PASSAGE PROVIDED:
- Born: 18 August 1956 (age 70)

Academic background
- Education: University of Oklahoma (MA/PhD); Douglass College (BA);

Academic work
- Institutions: College of William & Mary (1988–2015)
- Website: people.wm.edu/~bjking/

= Barbara J. King =

American anthropologist and primatologist

Barbara J. King (born 18 August 1956) is professor emerita, retired from the Department of Anthropology at the College of William & Mary where she taught from 1988 to 2015, and was chair of the department of Anthropology.

==Biography==

Since 2011, King has written weekly for the National Public Radio blog Cosmos and Culture, which explores humans' relationships to each other, their environment, and the planet. Specifically, King focused often on the "inner lives" of intelligent animals like primates, the octopus, squid, pigs, and dolphins, arguing that humanity should consider how best to communicate and accommodate these species' lives without anthropomorphization or exploitation.

King also utilized the blog format to relate personal stories for a general audience, such as her treatment for uterine cancer (2013) and her retirement from active teaching (2015).

King has been a full-time science writer since 2015, publishing stories in Scientific American, book reviews in the Washington Post, and essays in The Atlantic.

A review for Animals’ Best Friends in the American Scientist described King as an "expert on animal cognition and emotion".

==Personal life==

King is a pescatarian in her personal life, stating that she supplements her "almost-vegetarian" diet with occasional fish. She has also described herself as a "reducetarian".

QUESTIONS ON THE MATERIAL:
a) According to the Barbara J. King biography, which years did King teach at the College of William & Mary?
b) Reproduce the Barbara J. King biography word for word, starting with "- Website: people.wm.edu/~bjking/" and going on through "anthropomorphization or exploitation.".
c) Carry on the Barbara J. King biography past its final sentence.

INFORMATION SUPPLIED:
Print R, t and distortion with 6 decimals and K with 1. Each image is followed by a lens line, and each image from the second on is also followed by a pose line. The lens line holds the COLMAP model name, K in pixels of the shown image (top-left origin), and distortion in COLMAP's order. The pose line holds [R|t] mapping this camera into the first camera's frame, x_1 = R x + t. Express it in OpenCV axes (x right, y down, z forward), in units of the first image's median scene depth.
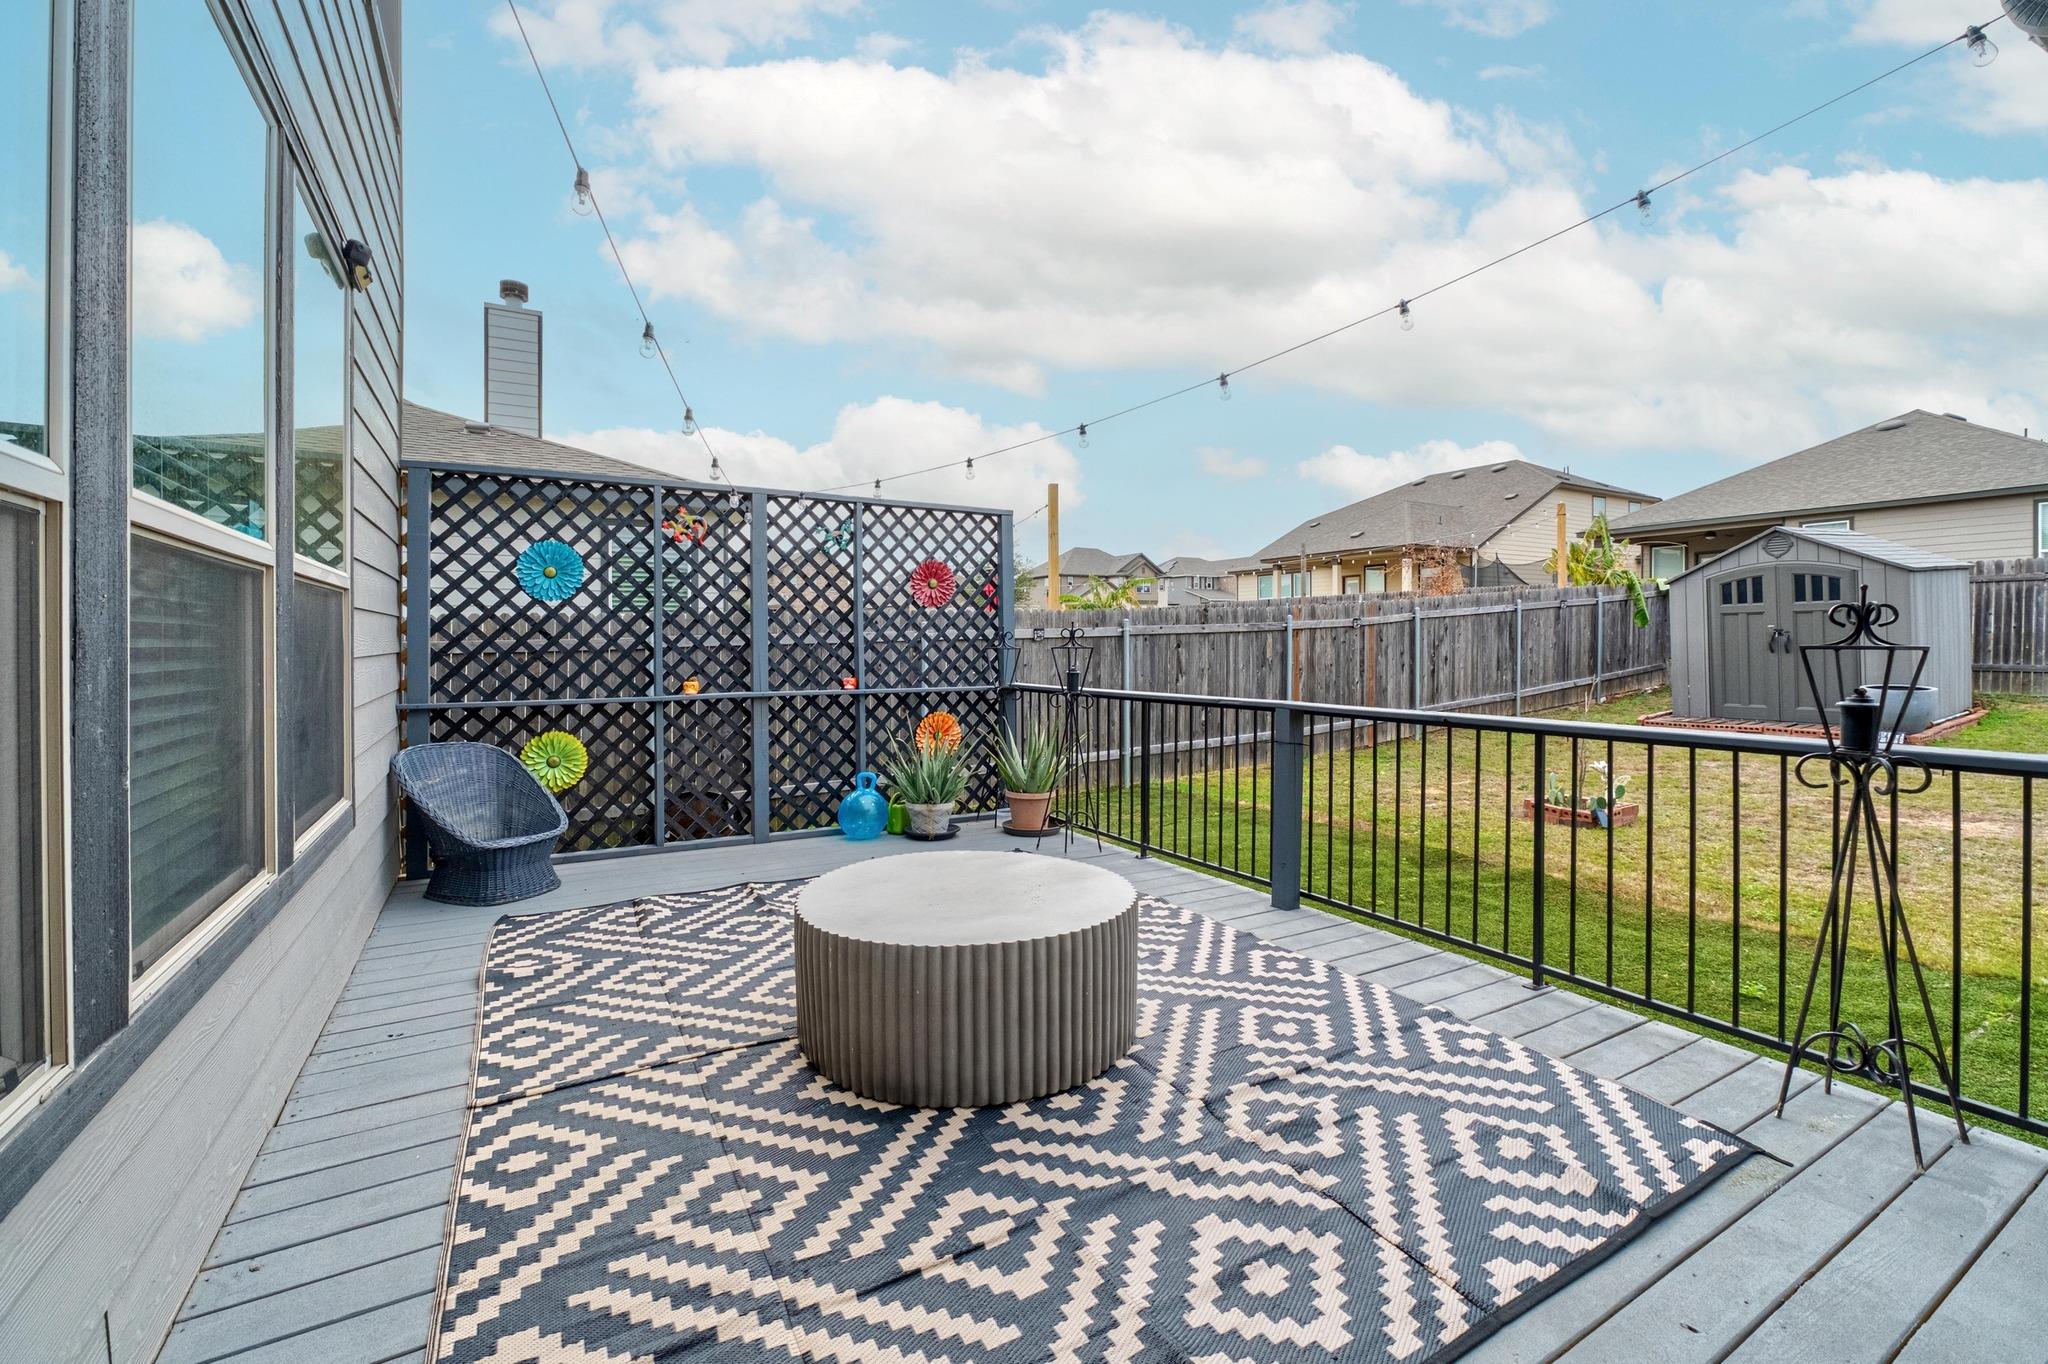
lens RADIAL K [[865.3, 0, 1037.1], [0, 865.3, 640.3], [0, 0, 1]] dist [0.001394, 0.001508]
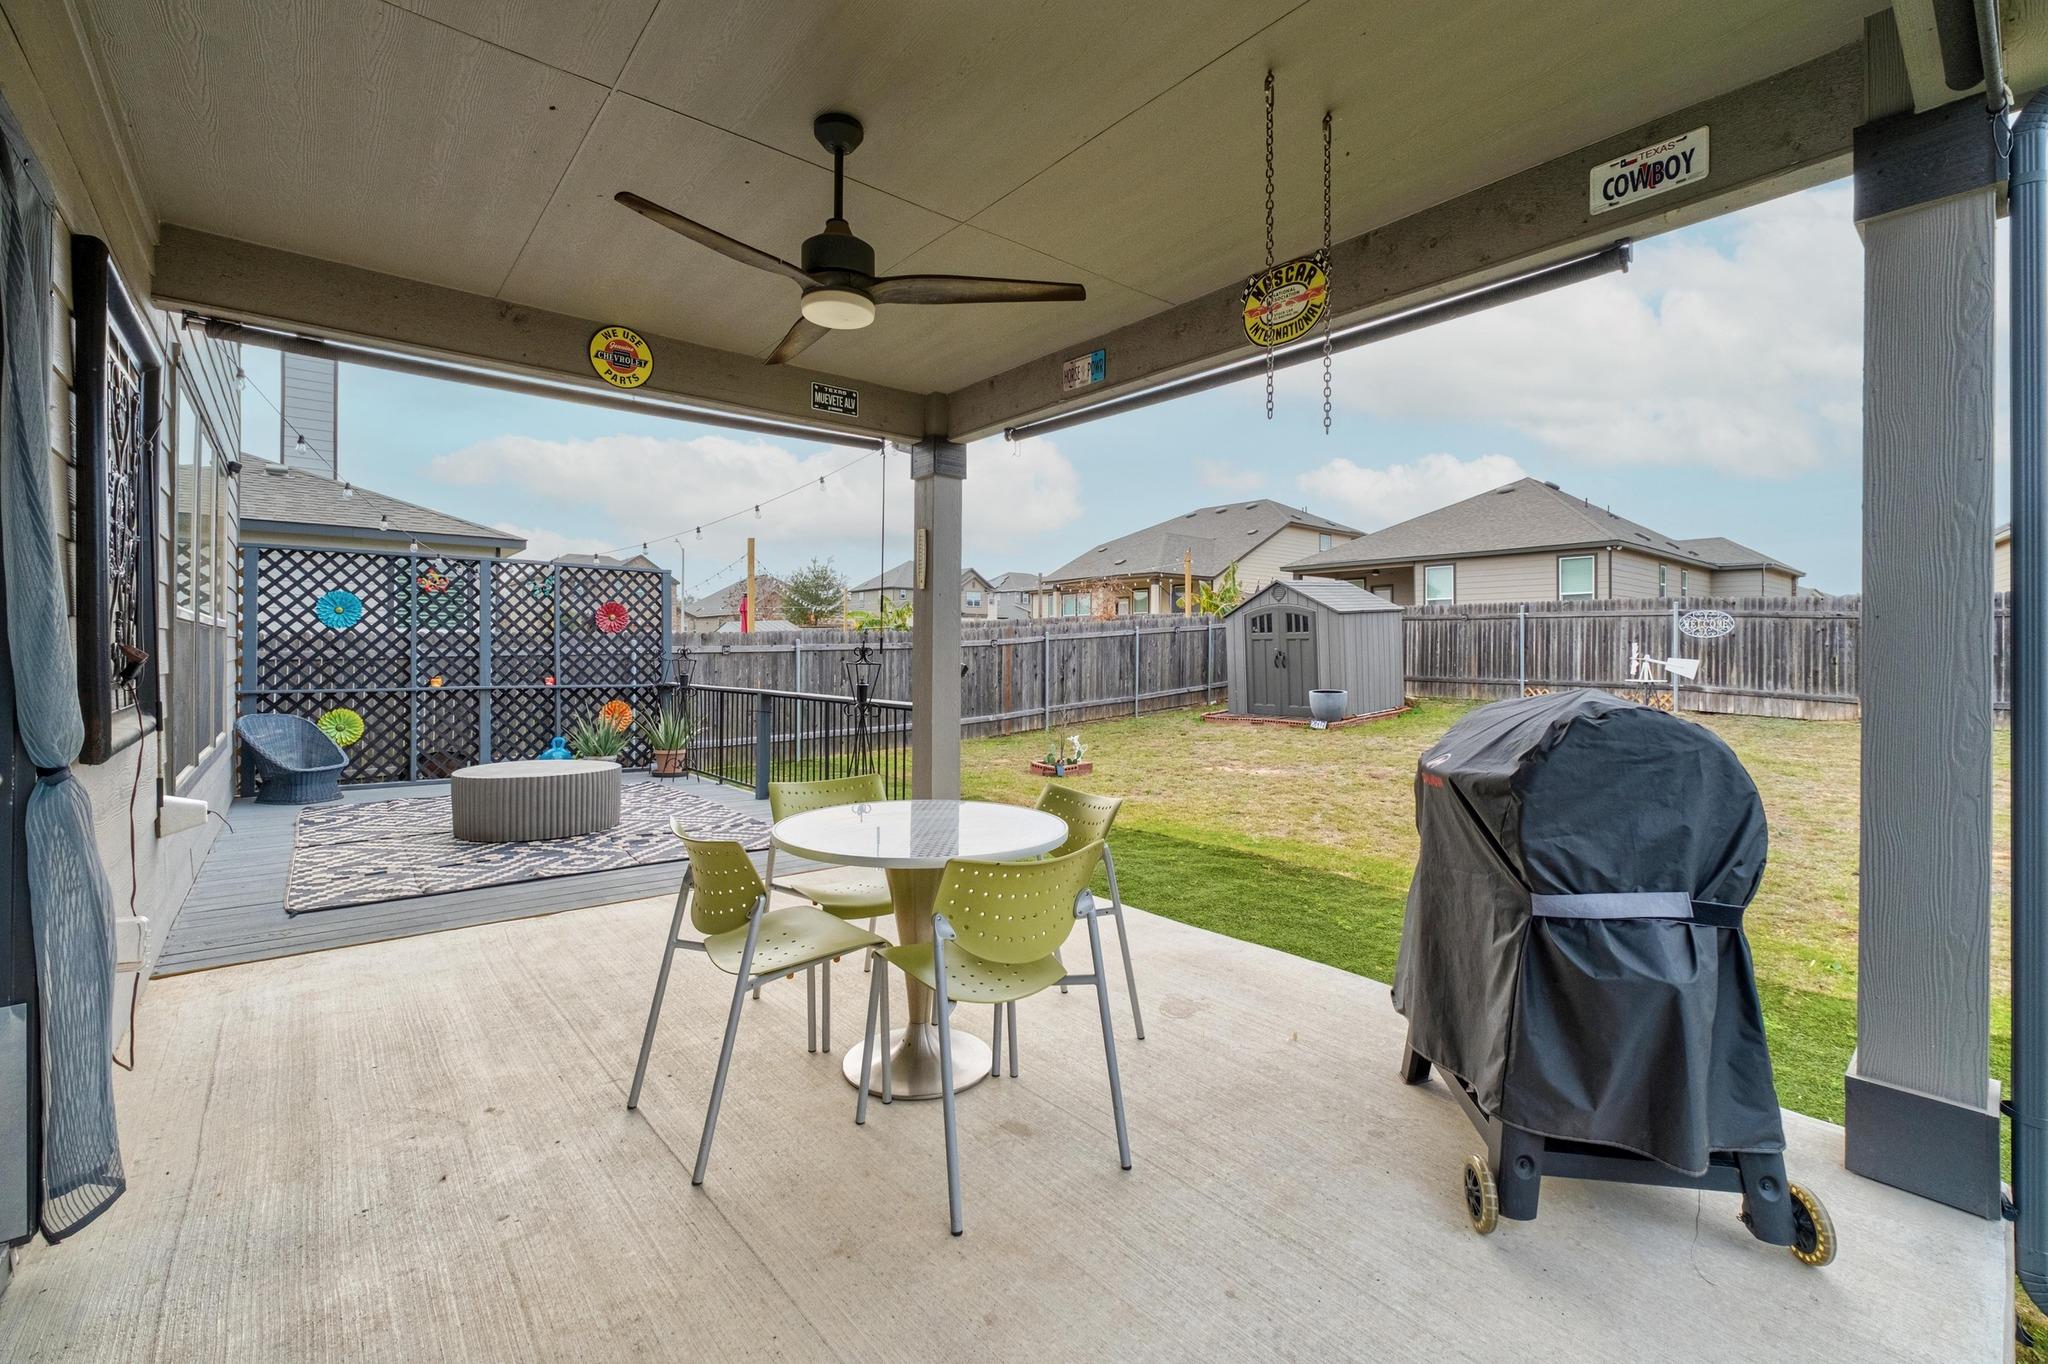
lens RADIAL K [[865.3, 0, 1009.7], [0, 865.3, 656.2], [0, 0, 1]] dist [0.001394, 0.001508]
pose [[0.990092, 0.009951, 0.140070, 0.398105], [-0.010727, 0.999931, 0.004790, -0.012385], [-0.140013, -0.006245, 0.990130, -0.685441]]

EXPECTED RESULTS:
a) From 1988 to 2015.

b)
- Website: people.wm.edu/~bjking/

= Barbara J. King =

American anthropologist and primatologist

Barbara J. King (born 18 August 1956) is professor emerita, retired from the Department of Anthropology at the College of William & Mary where she taught from 1988 to 2015, and was chair of the department of Anthropology.

==Biography==

Since 2011, King has written weekly for the National Public Radio blog Cosmos and Culture, which explores humans' relationships to each other, their environment, and the planet. Specifically, King focused often on the "inner lives" of intelligent animals like primates, the octopus, squid, pigs, and dolphins, arguing that humanity should consider how best to communicate and accommodate these species' lives without anthropomorphization or exploitation.

c)
==Selected publications==
- The Information Continuum: Evolution of Social Information Transfer in Monkeys, Apes, and Hominids. School of American Research Press, 1994. ISBN 978-0933452398
- The Dynamic Dance: Nonvocal Communication in African Great Apes. Harvard University Press, 2004. ISBN 978-0674015159
- Evolving God: A Provocative View on the Origins of Religion. Doubleday, 2007. ISBN 978-0385511049
- Being with Animals: Why We Are Obsessed with the Furry, Scaly, Feathered Creatures Who Populate Our World. Doubleday, 2010.
- How Animals Grieve. University of Chicago Press, 2013. ISBN 978-0226436944
- "When Animals Mourn", Scientific American, July 2013.
- Personalities on the Plate: The Lives and Minds of Animals We Eat. University of Chicago Press, 2017. ISBN 9780226195186
- Animals' Best Friends: Putting Compassion to Work for Animals in Captivity and in the Wild. University of Chicago Press, 2021.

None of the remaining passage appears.